● **Explore the material**:
1: According to the debate transcript below, under which Act did certain Indians in the Union of South Africa lose their rights as British-protected persons?
2: State whether each statement agrees with the debate transcript below, answering yes or no and quoting the deciding words. (a) The Deputy-Chairman says he is bound by the selection made by the Chairman of Ways and Means. (b) Mr. Brockway refers to 5,000 Indians in the Union of South Africa. (c) Sir James Duncan says the nun's grandfather served in the Indian Civil Service.

● **Reading passage**:
The Deputy-Chairman (Sir Gordon Touche)

Those Amendments are out of order.

Mr. Brockway

On a point of order, Sir Gordon. I should like to press that point. Is it possible for the Chair to say why these Amendments are held to be out of order?

The Deputy-Chairman

I am bound by the selection made by the Chairman of Ways and Means.

Mr. Brockway

I understand that these Amendments have been held to be out of order on the ground that in this Clause there is no reference to a British-protected person. May I submit that a British-protected person is frequently referred to in—

The Deputy-Chairman

Order. The hon. Member cannot discuss why the Amendments are ruled out of order. The only thing which it is permissible to discuss is the Question, "That the Clause stand part of the Bill."

Mr. Brockway

If I cannot discuss why the Amendments have been ruled out of order, I should like to discuss the whole Clause.

During the Second Reading, my right hon. Friend the Member for Rochester and Chatham and I raised the position of certain Indians in the Union of South Africa who had been British-protected persons but who had lost that right under the South African Citizenship Act of 1949. The first question that I want to ask is if the Minister will say whether, in his view, the Clause without amendment refers to persons in that position, and secondly I should like to know what the Government have in mind in subsection (1, b, iii).

As the hon. Gentlemen will know, the 3,000 Indians in the Union of South Africa were born in the Native States or the Princely States. They had passport rights until 1949, and then they lost those passport rights. They are now stateless persons. It was the argument of my right hon. Friend the Member for Rochester and Chatham and myself that they ought to be covered in a Bill of this kind. I should like the Minister to say something about that before this Clause is passed.

My other question is this. If subsection (1, b, iii) does not refer to such persons, to what persons does it refer? It says: that having been at the date of the commencement of the principal Act a citizen of such a country, or having (whether before or after the coming into operation of this section) been made one by the coming into operation of any law of such a country, he has lost that citizenship otherwise than by his own act done for the purpose. Who are these persons? Who has lost that citizenship otherwise than by his own act done for the purpose? If it does not apply to 3,000 protected persons in the Union of South Africa, where does it apply? Does it apply to those who were British subjects and are now in Portuguese African territories? Who are these persons? We should like some explanation before this Clause is accepted.

Sir James Duncan (South Angus)

History works in a peculiar way. I think it is live years ago that I raised the question of the deprivation of British citizenship from a nun in a mission in India. Her father was in the Indian Civil Service. Her grandfather was in the Indian Army, having originally come from Eire. A nun leads a fairly enclosed sort of life, and she did not follow the machinations of the Socialist Government in 1948. She woke up one morning to find that she was no longer entitled to a British passport.

● **Given material**:
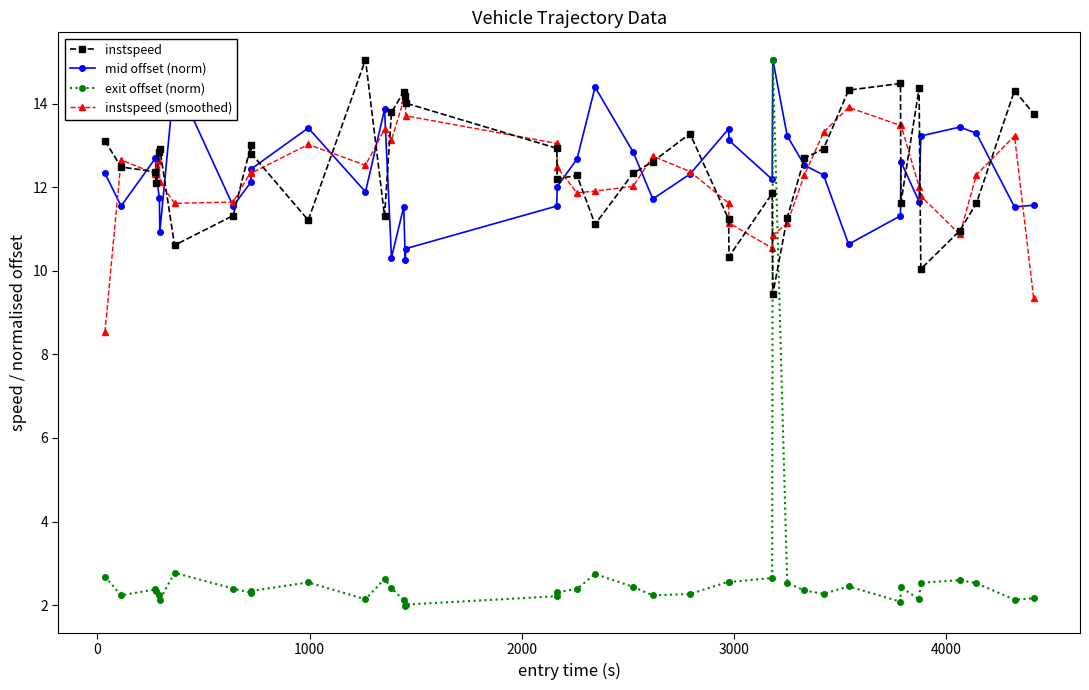

At how many categories does at least one series exceed 6?

40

● **Answers by item**:
1: The South African Citizenship Act of 1949.

2:
(a) Yes: "I am bound by the selection made by the Chairman of Ways and Means."
(b) No: "the 3,000 Indians in the Union of South Africa"
(c) No: "Her grandfather was in the Indian Army"